TASK DETAILS:
Search the listing for the word "linear" and return each line that contains it.
Segment Start: TASK MATERIAL
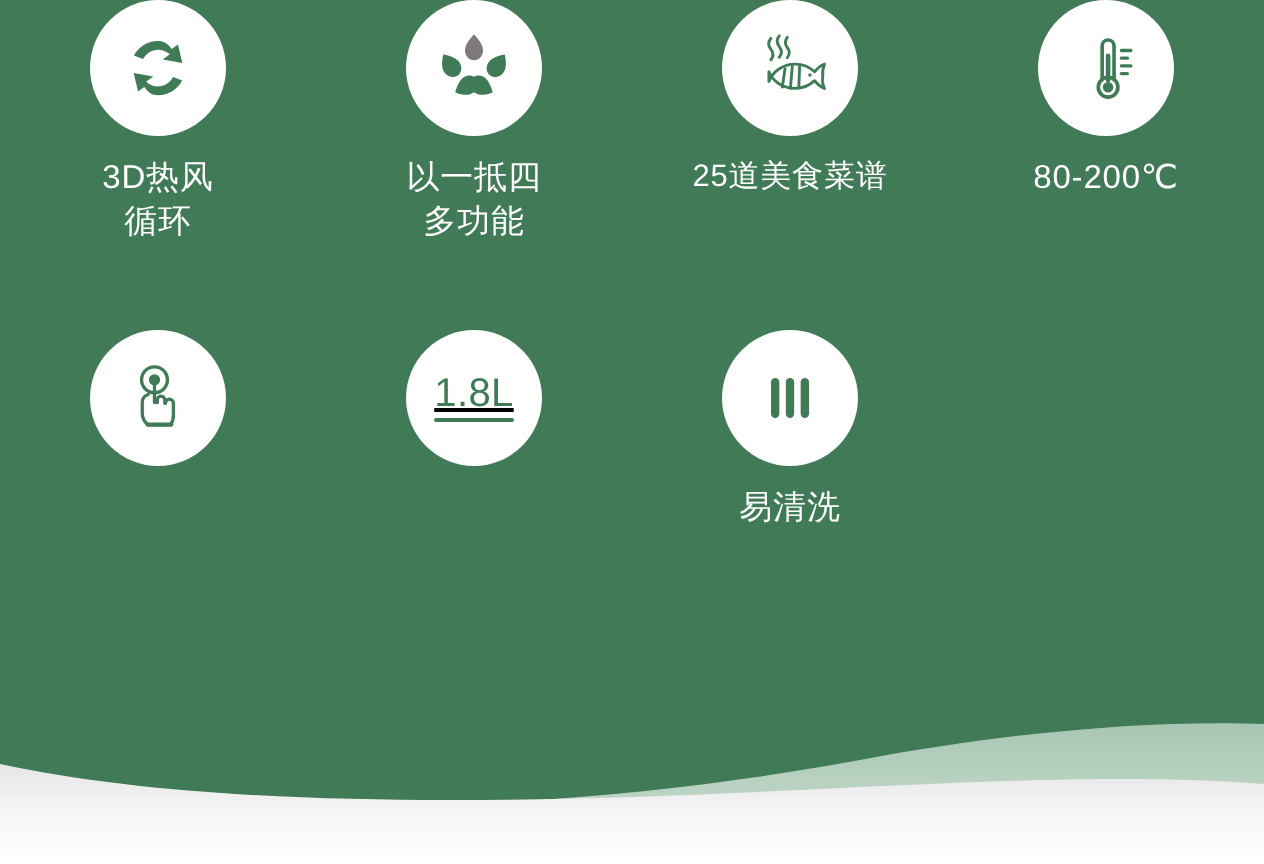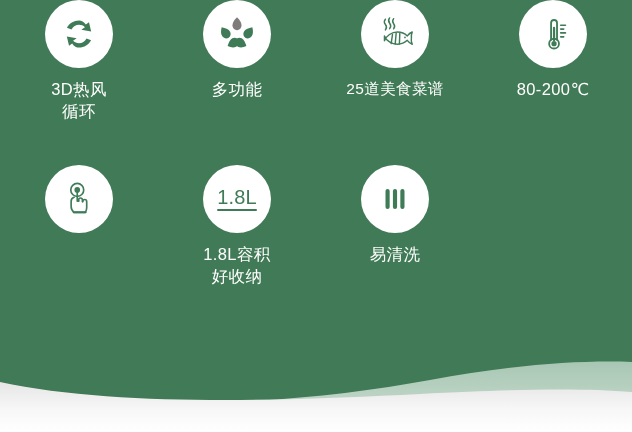--- a/index.html
+++ b/index.html
@@ -27,20 +27,21 @@
   .cell{
     display:flex;flex-direction:column;align-items:center;
     box-sizing:border-box;
   }
   .badge{
     width:68px;height:68px;border-radius:50%;
     background:#ffffff;
     display:flex;align-items:center;justify-content:center;
     box-shadow:0 0 0 0 rgba(0,0,0,0);
     flex:0 0 auto;
+    text-decoration:underline;
   }
   .badge svg{display:block;}
   .badge .vol{
     font-family:"Liberation Sans","DejaVu Sans",sans-serif;
     font-size:20px;font-weight:400;color:#3f7b57;letter-spacing:.2px;
     line-height:1;
   }
   .volbox{display:flex;flex-direction:column;align-items:center;gap:2px;}
   .volrule{width:40px;height:2px;background:#3f7b57;border-radius:1px;}
 
@@ -92,20 +93,21 @@
             <g fill="#3f7b57">
               <path d="M8.0 17.0c4.0 .8 7.0 1.9 8.5 4.2 1.6 2.4 1.0 5.4-1.2 6.8-2.2 1.4-5.2 .6-6.8-1.8-1.5-2.3-1.4-5.5-.5-9.2z"></path>
               <path d="M40.0 17.0c-4.0 .8-7.0 1.9-8.5 4.2-1.6 2.4-1.0 5.4 1.2 6.8 2.2 1.4 5.2 .6 6.8-1.8 1.5-2.3 1.4-5.5 .5-9.2z"></path>
               <path d="M14.2 36.6c1.2-3.9 2.5-6.8 4.9-8.1 2.6-1.4 5.5-.4 6.6 2.0 1.1 2.4 .0 5.3-2.6 6.7-2.4 1.3-5.6 .9-8.9-.6z"></path>
               <path d="M33.8 36.6c-1.2-3.9-2.5-6.8-4.9-8.1-2.6-1.4-5.5-.4-6.6 2.0-1.1 2.4 .0 5.3 2.6 6.7 2.4 1.3 5.6 .9 8.9-.6z"></path>
             </g>
           </g>
         </svg>
       </div>
       <div class="caption">
+        <span>以一抵四</span>
         <span class="l2">多功能</span>
       </div>
     </div>
 
 
     <div class="cell c4">
       <div class="badge">
         <svg width="46" height="46" viewBox="0 0 48 48" aria-hidden="true">
           <g fill="none" stroke="#3f7b57" stroke-width="1.5" stroke-linecap="round" stroke-linejoin="round">
 
@@ -166,24 +168,20 @@
         </svg>
       </div>
     </div>
 
     <div class="cell c7">
       <div class="badge">
         <div class="volbox">
           <span class="vol">1.8L</span>
           <span class="volrule"></span>
         </div>
-      </div>
-      <div class="caption">
-        <span>1.8L容积</span>
-        <span class="l2">好收纳</span>
       </div>
     </div>
 
     <div class="cell c8">
       <div class="badge">
         <svg width="40" height="40" viewBox="0 0 48 48" aria-hidden="true">
           <g fill="#3f7b57">
             <rect x="12.6" y="12.0" width="5.0" height="24.0" rx="2.5"></rect>
             <rect x="21.5" y="12.0" width="5.0" height="24.0" rx="2.5"></rect>
             <rect x="30.4" y="12.0" width="5.0" height="24.0" rx="2.5"></rect>

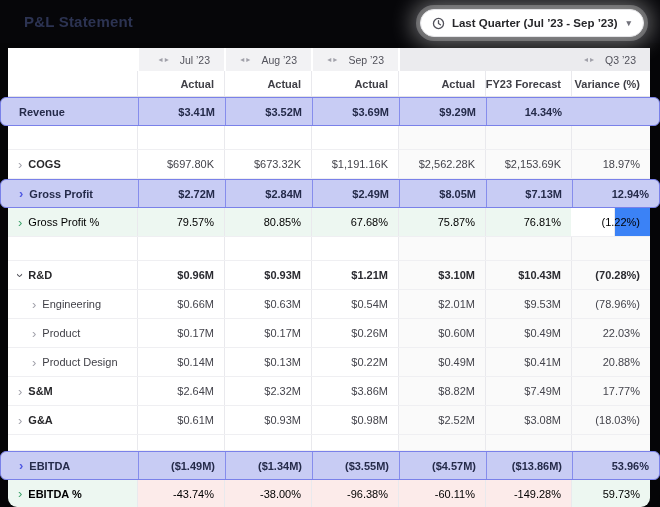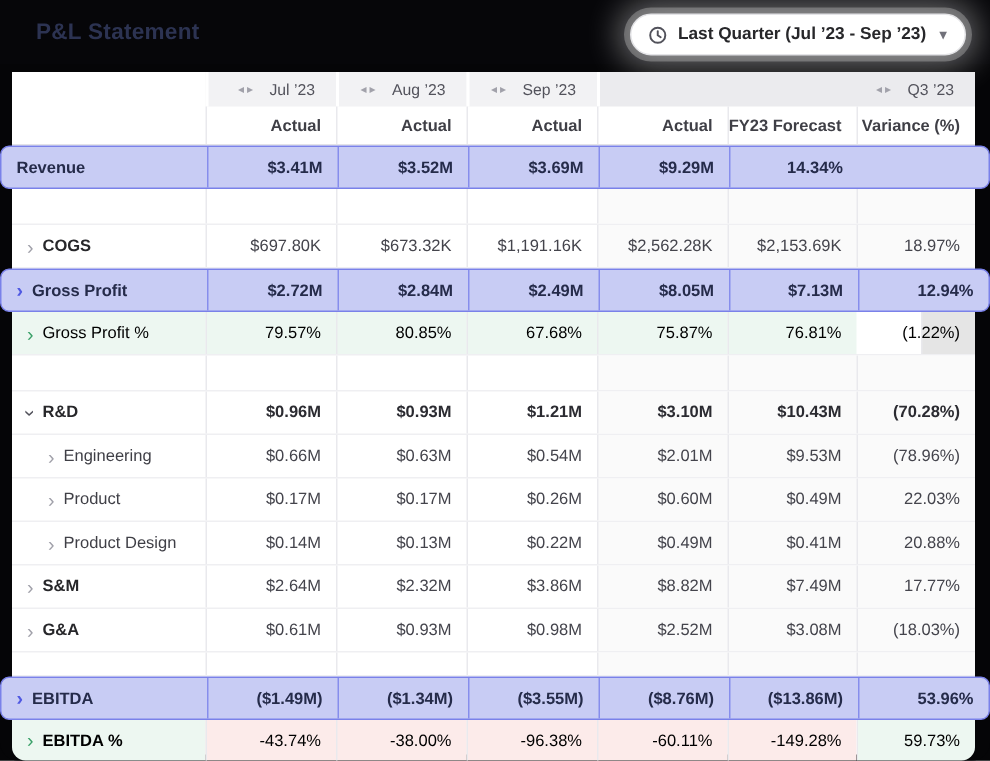--- a/index.html
+++ b/index.html
@@ -45,27 +45,27 @@
   .child  .c:first-child{color:#3f3f46;padding-left:24px;}
   .bv .c{font-weight:bold;color:#2b2b31;}
   .chev{color:#a1a1aa;font-size:13px;line-height:1;margin-right:6px;font-weight:normal;display:inline-block;}
   .chev.down{transform:rotate(90deg);}
   .bv .chev{color:#52525b;}
 
   
   .sel{grid-template-columns:137px 87px 87px 87px 87px 86px 1fr;margin:0 -10px 0 -8px;
        background:#c8ccf4;border:1.5px solid #7a81e9;border-radius:6px;box-sizing:border-box;height:29px !important;}
   .sel .c{border-left:1.5px solid #868dec;font-weight:bold;color:#252b4a;font-size:11px;}
-  .sel .c:first-child{border-left:none;padding-left:10px;}
+  .sel .c:first-child{border-left:none;padding-left:18px;}
   .sel .chev{color:#5059e2;font-weight:bold;}
 
   
   .t-green{background:#edf7f1;color:#1d8045;}
   .t-red{background:#fcebea;color:#d8322c;}
-  .t-redstrong{background:#e5e5e5;color:#d8322c;margin-left:43px;}
+  .t-redstrong{background:#3b82f6;color:#d8322c;margin-left:43px;}
   .percent .c{color:inherit;}
   .percent .chev{color:#3ba169;}
   .percent .c:first-child{padding-left:10px;}
   .percent.lastrow{border-bottom:none;height:27px !important;}
   .percent.lastrow .c:first-child{font-weight:bold;border-bottom-left-radius:9px;}
   .percent.lastrow .c:last-child{border-bottom-right-radius:9px;text-align:right;}
 </style>
 </head>
 <body>
 
@@ -262,21 +262,21 @@
           <div class="c q3"></div>
         </div>
         <div class="row sel">
           <div class="c">
             <span class="chev">›</span>
             <span>EBITDA</span>
           </div>
           <div class="c">($1.49M)</div>
           <div class="c">($1.34M)</div>
           <div class="c">($3.55M)</div>
-          <div class="c">($8.76M)</div>
+          <div class="c">($4.57M)</div>
           <div class="c">($13.86M)</div>
           <div class="c">53.96%</div>
         </div>
         <div class="row percent lastrow">
           <div class="c t-green">
             <span class="chev">›</span>
             <span>EBITDA %</span>
           </div>
           <div class="c t-red">-43.74%</div>
           <div class="c t-red">-38.00%</div>

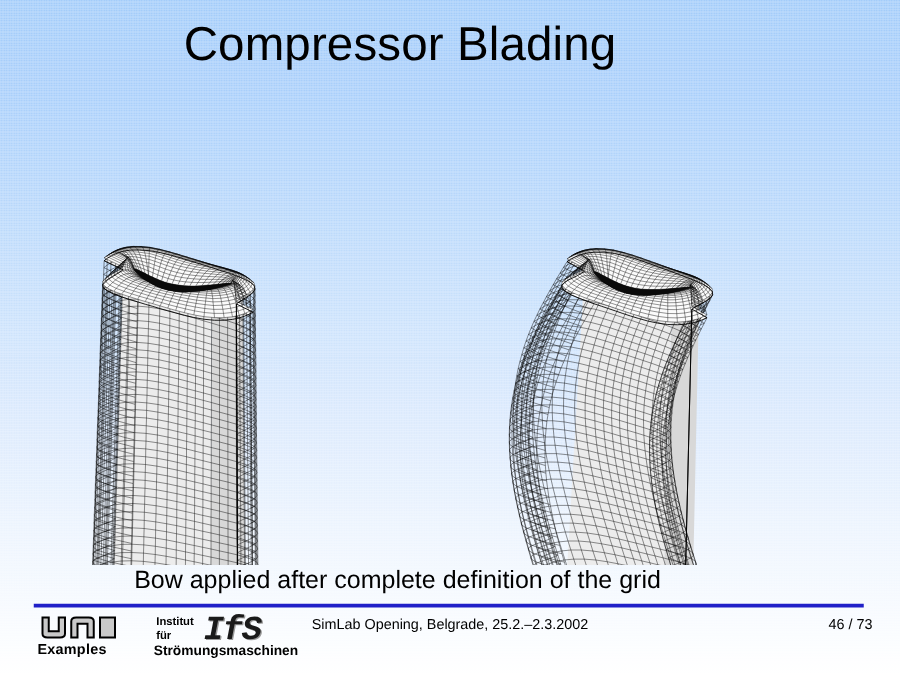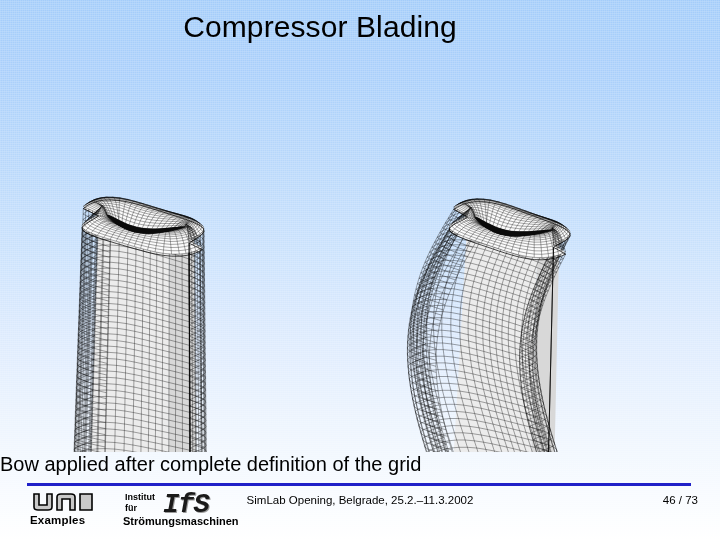--- a/index.html
+++ b/index.html
@@ -30,45 +30,45 @@
     pointer-events: none;
     opacity: .30;
     background-image:
       repeating-linear-gradient(0deg, rgba(255,255,255,.55) 0 1px, rgba(0,0,0,0) 1px 2px),
       repeating-linear-gradient(90deg, rgba(255,255,255,.45) 0 1px, rgba(0,0,0,0) 1px 2px);
   }
 
   
   #title {
     position: absolute;
-    top: 10px;
+    top: 19px;
     left: 0;
     width: 640px;
     text-align: center;
-    font-size: 30px;
+    font-size: 38px;
     line-height: 34px;
     color: #000000;
     letter-spacing: .1px;
   }
   #subtitle {
     position: absolute;
     top: 71px;
     left: 0;
     width: 720px;
     text-align: center;
     font-size: 20px;
     line-height: 24px;
     color: #000000;
   }
   #caption {
     position: absolute;
     top: 452px;
     left: 0;
     width: 636px;
-    text-align: left;
+    text-align: center;
     font-size: 20px;
     line-height: 24px;
     color: #000000;
   }
 
   
   .figure {
     position: absolute;
     top: 100px;
   }
@@ -547,20 +547,20 @@
       <div id="logo-ifs">
         <span class="l1">Institut</span>
         <span class="l2">für</span>
         <span class="l3">Strömungsmaschinen</span>
         <span class="big">IfS</span>
       </div>
 
     </div>
 
     <div id="footer-center">
-      <div>SimLab Opening, Belgrade, 25.2.–11.3.2002</div>
+      <div>SimLab Opening, Belgrade, 25.2.–2.3.2002</div>
     </div>
 
     <div id="page-number">46 / 73</div>
 
   </div>
 
 </div>
 
 </body></html>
Segment End: TASK MATERIAL
OUTPUT FOR THIS EXERCISE:
       repeating-linear-gradient(0deg, rgba(255,255,255,.55) 0 1px, rgba(0,0,0,0) 1px 2px),
       repeating-linear-gradient(90deg, rgba(255,255,255,.45) 0 1px, rgba(0,0,0,0) 1px 2px);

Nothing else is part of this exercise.